David Brooks, writing for the Op-ed page of the New York Times, said such hurricanes exposed the underlying power structures, the injustices, the patterns of corruption and the unacknowledged inequalities. "When you look back over the meteorological turbulence in this nation`s history, it`s striking how often political turbulence followed. What`s happening in New Orleans and Mississippi today is a human tragedy. But take a close look at the people you see wandering, devastated, around New Orleans: they are predominantly black and poor. The political disturbances are still to come," he said. Jack Shafer says the same thing: This storm appears to have hurt blacks more directly than whites, but the broadcasters scarcely mentioned that fact.
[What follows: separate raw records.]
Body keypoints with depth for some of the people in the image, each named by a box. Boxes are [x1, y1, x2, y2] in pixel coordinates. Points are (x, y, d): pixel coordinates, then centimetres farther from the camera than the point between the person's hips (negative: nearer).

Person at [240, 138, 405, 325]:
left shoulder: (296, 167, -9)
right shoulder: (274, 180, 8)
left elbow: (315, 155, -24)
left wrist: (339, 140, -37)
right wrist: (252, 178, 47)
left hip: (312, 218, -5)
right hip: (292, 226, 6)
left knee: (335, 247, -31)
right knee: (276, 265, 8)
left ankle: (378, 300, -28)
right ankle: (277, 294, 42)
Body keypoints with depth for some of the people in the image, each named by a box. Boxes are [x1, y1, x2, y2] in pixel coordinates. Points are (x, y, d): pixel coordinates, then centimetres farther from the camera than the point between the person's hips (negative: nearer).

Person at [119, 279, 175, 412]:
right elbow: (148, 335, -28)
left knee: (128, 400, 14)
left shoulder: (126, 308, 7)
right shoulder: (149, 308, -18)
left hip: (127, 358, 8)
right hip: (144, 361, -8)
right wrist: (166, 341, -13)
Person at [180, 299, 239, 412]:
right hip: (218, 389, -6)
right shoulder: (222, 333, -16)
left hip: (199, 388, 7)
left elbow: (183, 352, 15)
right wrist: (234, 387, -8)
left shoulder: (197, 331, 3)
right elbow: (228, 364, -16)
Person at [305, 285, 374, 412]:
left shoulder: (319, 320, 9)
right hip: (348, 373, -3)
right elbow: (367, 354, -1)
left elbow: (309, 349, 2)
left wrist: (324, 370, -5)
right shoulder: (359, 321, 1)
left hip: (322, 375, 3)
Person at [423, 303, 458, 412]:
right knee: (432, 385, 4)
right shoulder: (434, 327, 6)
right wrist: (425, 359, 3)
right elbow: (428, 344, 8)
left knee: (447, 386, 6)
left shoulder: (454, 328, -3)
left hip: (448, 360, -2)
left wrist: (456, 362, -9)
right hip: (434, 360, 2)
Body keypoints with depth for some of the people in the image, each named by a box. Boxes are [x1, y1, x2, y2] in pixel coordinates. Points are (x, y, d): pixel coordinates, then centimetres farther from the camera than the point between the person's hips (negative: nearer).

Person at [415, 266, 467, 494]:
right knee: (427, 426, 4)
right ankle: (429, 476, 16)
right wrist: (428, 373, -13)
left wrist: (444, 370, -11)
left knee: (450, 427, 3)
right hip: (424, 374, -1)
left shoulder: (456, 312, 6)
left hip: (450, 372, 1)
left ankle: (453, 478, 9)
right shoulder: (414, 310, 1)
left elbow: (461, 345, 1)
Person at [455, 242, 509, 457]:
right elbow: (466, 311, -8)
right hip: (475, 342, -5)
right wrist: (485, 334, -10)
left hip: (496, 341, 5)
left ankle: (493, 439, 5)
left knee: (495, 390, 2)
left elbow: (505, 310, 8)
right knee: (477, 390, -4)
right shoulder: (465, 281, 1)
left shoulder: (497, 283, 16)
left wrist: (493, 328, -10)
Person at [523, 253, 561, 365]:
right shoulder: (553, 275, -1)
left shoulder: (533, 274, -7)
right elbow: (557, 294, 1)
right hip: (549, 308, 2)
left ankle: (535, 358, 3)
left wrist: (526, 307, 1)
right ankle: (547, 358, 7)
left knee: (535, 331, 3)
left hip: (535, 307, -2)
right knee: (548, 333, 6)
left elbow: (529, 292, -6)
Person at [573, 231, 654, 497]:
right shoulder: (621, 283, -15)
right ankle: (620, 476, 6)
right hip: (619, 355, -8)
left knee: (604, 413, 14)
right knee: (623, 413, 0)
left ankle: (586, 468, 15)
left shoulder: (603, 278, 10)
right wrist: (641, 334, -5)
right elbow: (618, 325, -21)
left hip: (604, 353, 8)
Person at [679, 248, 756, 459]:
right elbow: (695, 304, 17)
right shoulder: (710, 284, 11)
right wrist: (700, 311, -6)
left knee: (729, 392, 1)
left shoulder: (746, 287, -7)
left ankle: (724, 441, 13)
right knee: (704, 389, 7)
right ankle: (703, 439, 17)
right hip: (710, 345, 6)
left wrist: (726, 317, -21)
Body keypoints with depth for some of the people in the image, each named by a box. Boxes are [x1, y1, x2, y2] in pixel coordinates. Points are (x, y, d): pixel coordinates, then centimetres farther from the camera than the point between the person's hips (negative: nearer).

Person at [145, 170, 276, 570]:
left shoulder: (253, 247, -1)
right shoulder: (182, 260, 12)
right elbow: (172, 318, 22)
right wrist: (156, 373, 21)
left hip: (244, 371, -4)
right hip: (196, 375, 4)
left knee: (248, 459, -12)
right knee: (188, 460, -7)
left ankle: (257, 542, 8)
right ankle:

But the most sensible comment came from the Boston Globe that recalled the Mumbai floods and said that the real name of the hurricane is not Katrina but global warming.  A report by Ross Gelbspan said, "When a severe drought in the Midwest dropped water levels in the Missouri River to their lowest on record earlier this summer, the reason was global warming. When a lethal heat wave in Arizona killed more than 20 people in one week, the culprit was global warming.  And when the Indian city of Mumbai received 37 inches of rain in one day - killing 1,000 people and disrupting the lives of 20 million others - the villain was global warming.  As the atmosphere warms, it generates longer droughts, more intense downpours, more frequent heat waves, and more severe storms."